I2E: Real-Time Image-to-Event Conversion for High-Performance Spiking Neural Networks
It addresses a critical data bottleneck for neuromorphic engineering, enabling scalable SNN development with broad applications in energy-efficient computing.
The paper tackles the scarcity of event-stream data for spiking neural networks (SNNs) by introducing I2E, a framework that converts static images into event streams, achieving a 300x faster conversion speed and enabling SNNs to reach state-of-the-art accuracies of 60.50% on ImageNet and 92.5% on CIFAR10-DVS.

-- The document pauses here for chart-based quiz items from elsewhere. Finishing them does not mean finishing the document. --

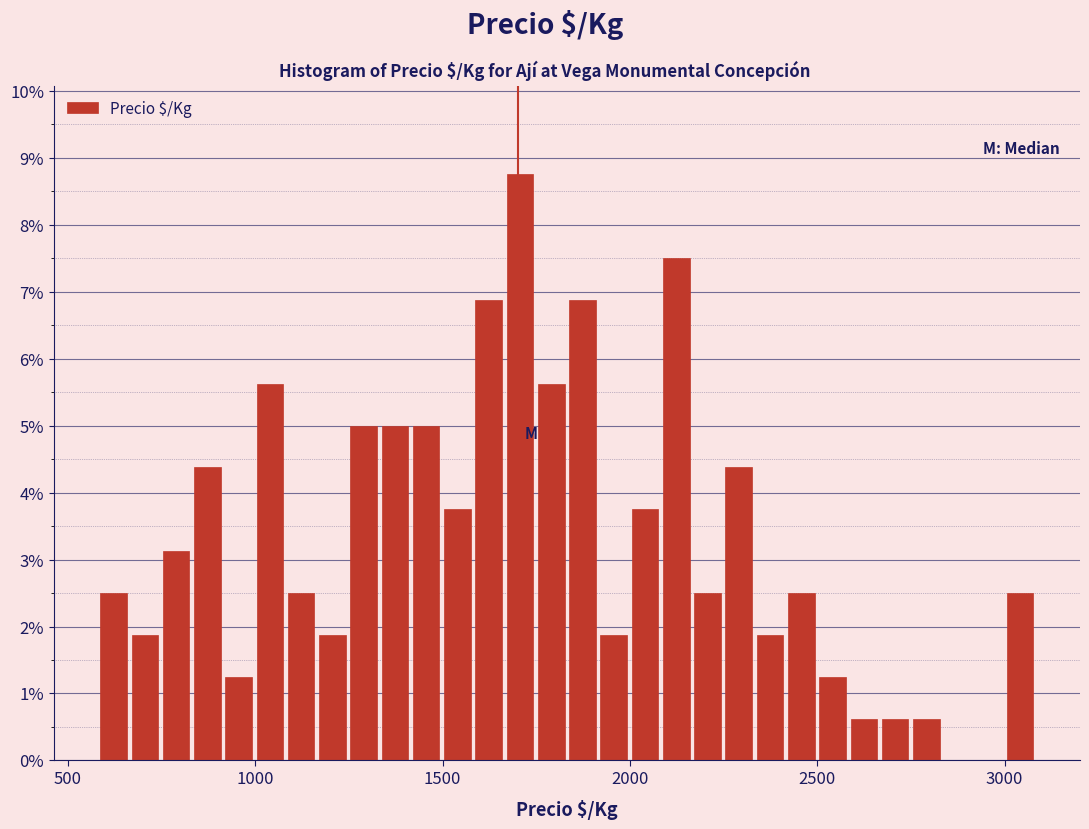

Around what value on the x-axis is the tallest bar? Give the approximate position of its centre, as read against the axis.

1700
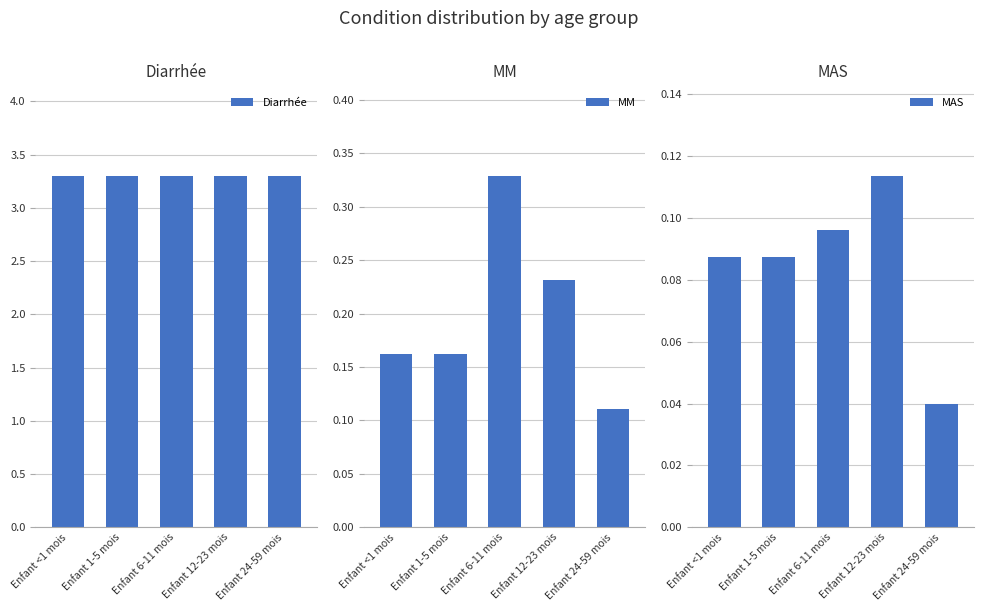

Between Enfant 24-59 mois and Enfant 6-11 mois, which is larger?

Enfant 24-59 mois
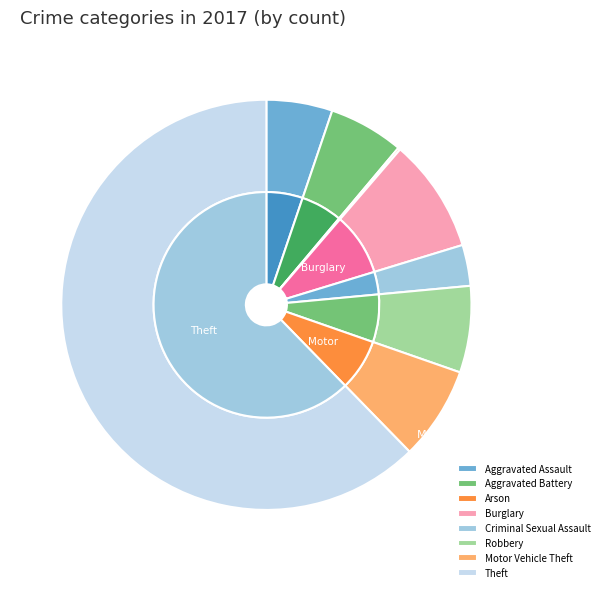

Rank the categories by value from lowest to highest.

Arson, Criminal Sexual Assault, Aggravated Assault, Aggravated Battery, Robbery, Motor Vehicle Theft, Burglary, Theft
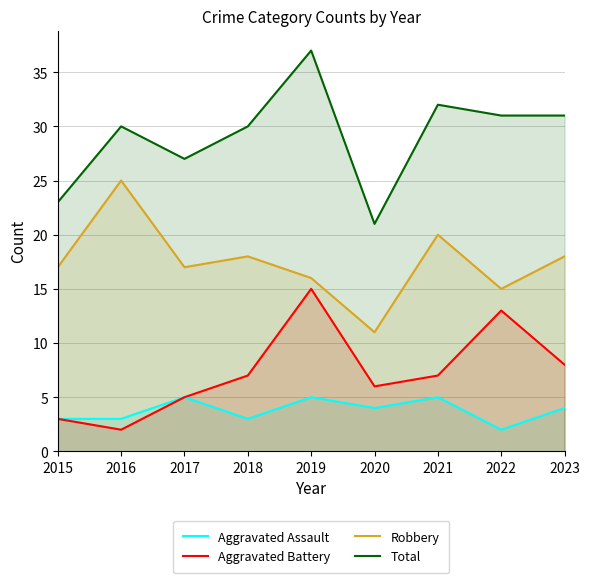

How many lines are shown in the chart?

4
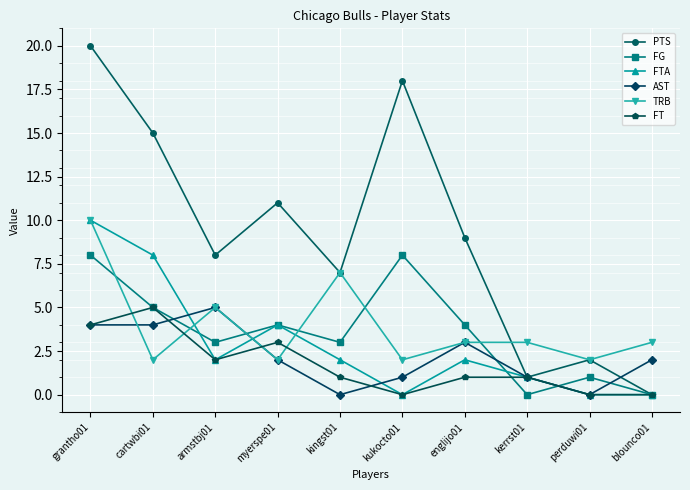

In AST, how many points are higher than both neighbors (excluding endpoints)?

2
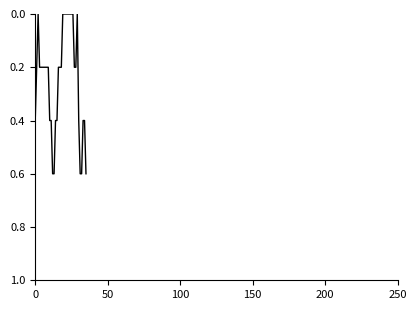

Reading left to right, transcribe all the data shown in this chart.

0.4	0.2	0.0	0.2	0.2	0.2	0.2	0.2	0.2	0.2	0.4	0.4	0.6	0.6	0.4	0.4	0.2	0.2	0.2	0.0	0.0	0.0	0.0	0.0	0.0	0.0	0.0	0.2	0.2	0.0	0.4	0.6	0.6	0.4	0.4	0.6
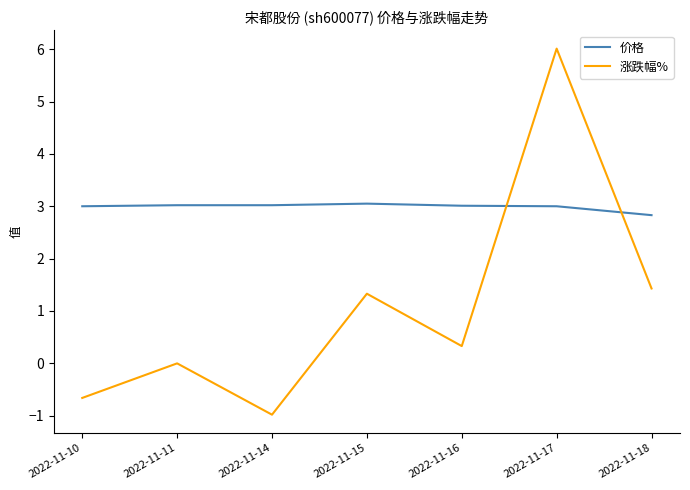

In 涨跌幅%, how many points are lower than both neighbors (excluding endpoints)?

2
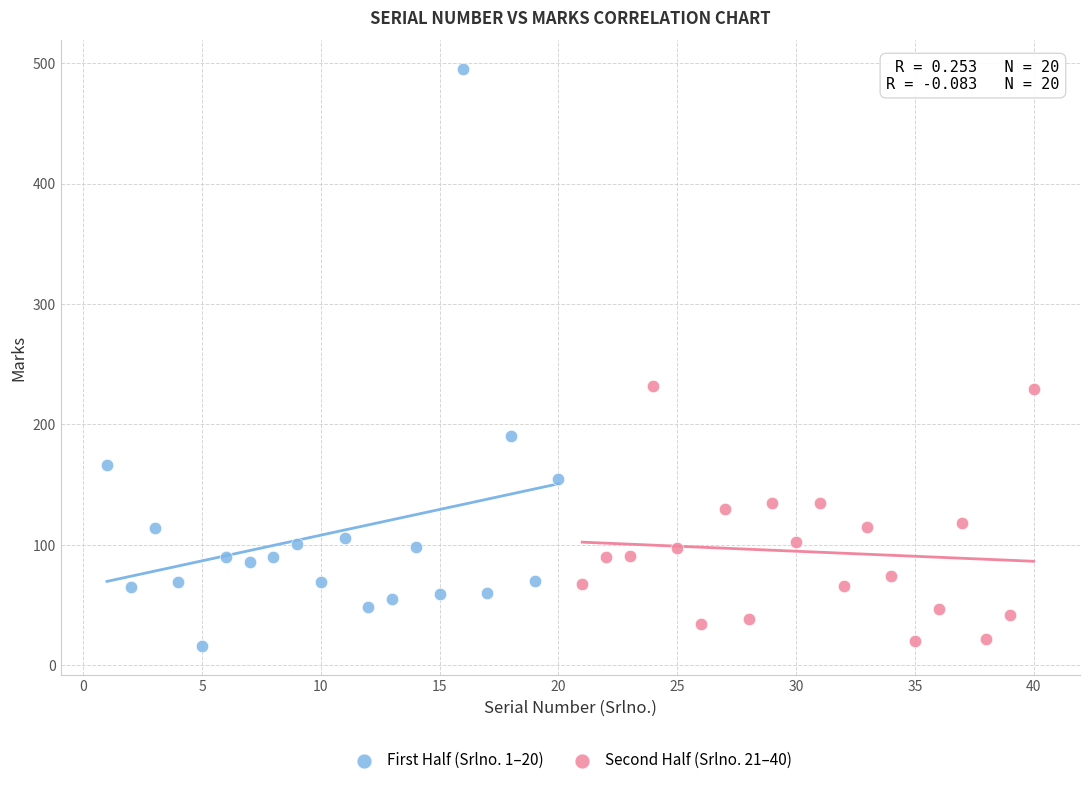

Which series has the largest Y range (max minus min)?

First Half (Srlno. 1–20)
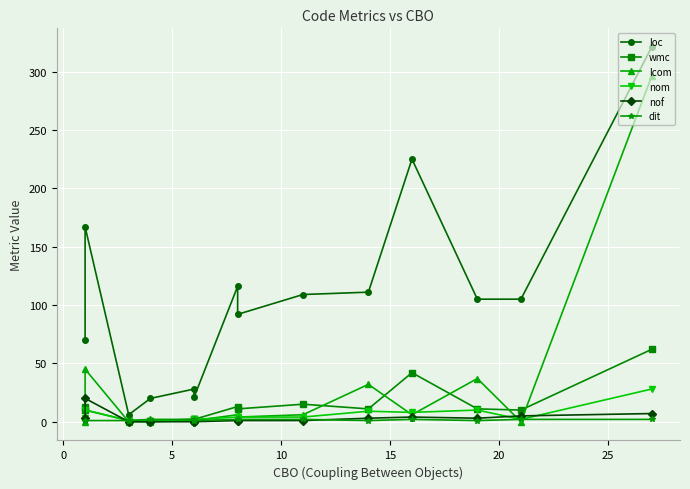

Which series has the largest range (max minus min)?

loc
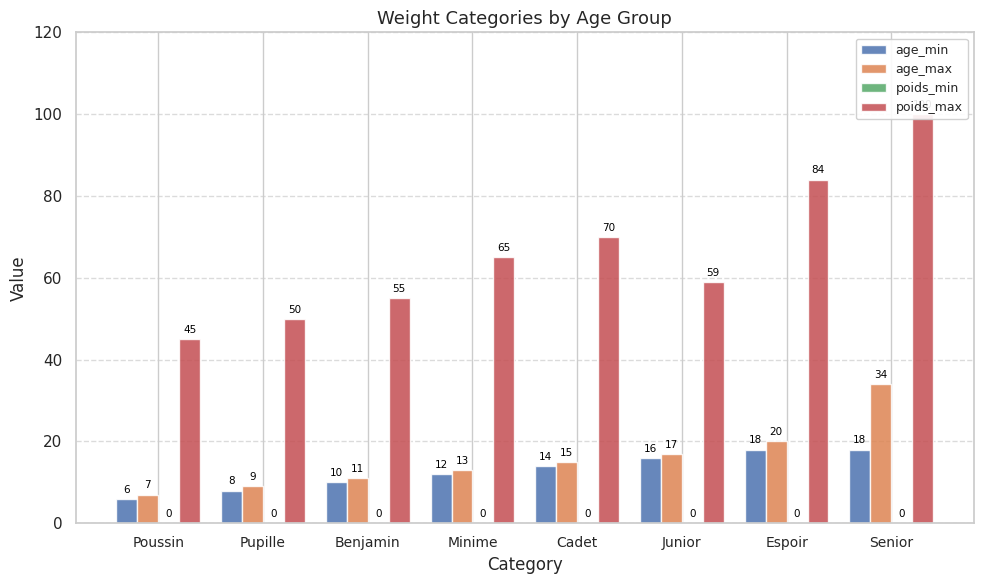

What is the total value across all series at Espoir?

122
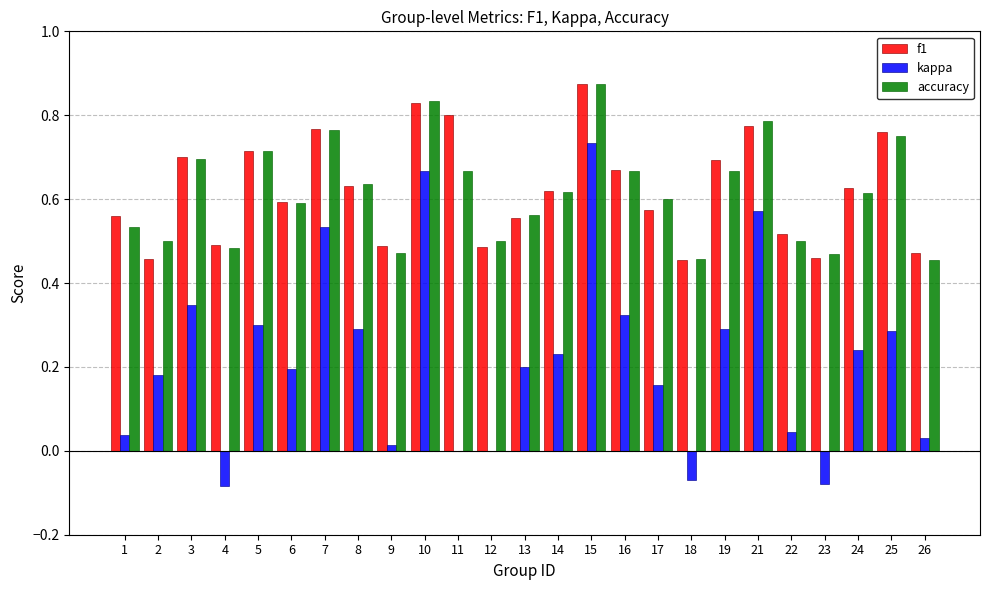

Is the value of f1 at 14 greater than the value of accuracy at 13?

Yes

Spiking neural networks (SNNs) promise highly energy-efficient computing, but their adoption is hindered by a critical scarcity of event-stream data. This work introduces I2E, an algorithmic framework that resolves this bottleneck by converting static images into high-fidelity event streams. By simulating microsaccadic eye movements with a highly parallelized convolution, I2E achieves a conversion speed over 300x faster than prior methods, uniquely enabling on-the-fly data augmentation for SNN training. The framework's effectiveness is demonstrated on large-scale benchmarks. An SNN trained on the generated I2E-ImageNet dataset achieves a state-of-the-art accuracy of 60.50%. Critically, this work establishes a powerful sim-to-real paradigm where pre-training on synthetic I2E data and fine-tuning on the real-world CIFAR10-DVS dataset yields an unprecedented accuracy of 92.5%. This result validates that synthetic event data can serve as a high-fidelity proxy for real sensor data, bridging a long-standing gap in neuromorphic engineering. By providing a scalable solution to the data problem, I2E offers a foundational toolkit for developing high-performance neuromorphic systems. The open-source algorithm and all generated datasets are provided to accelerate research in the field.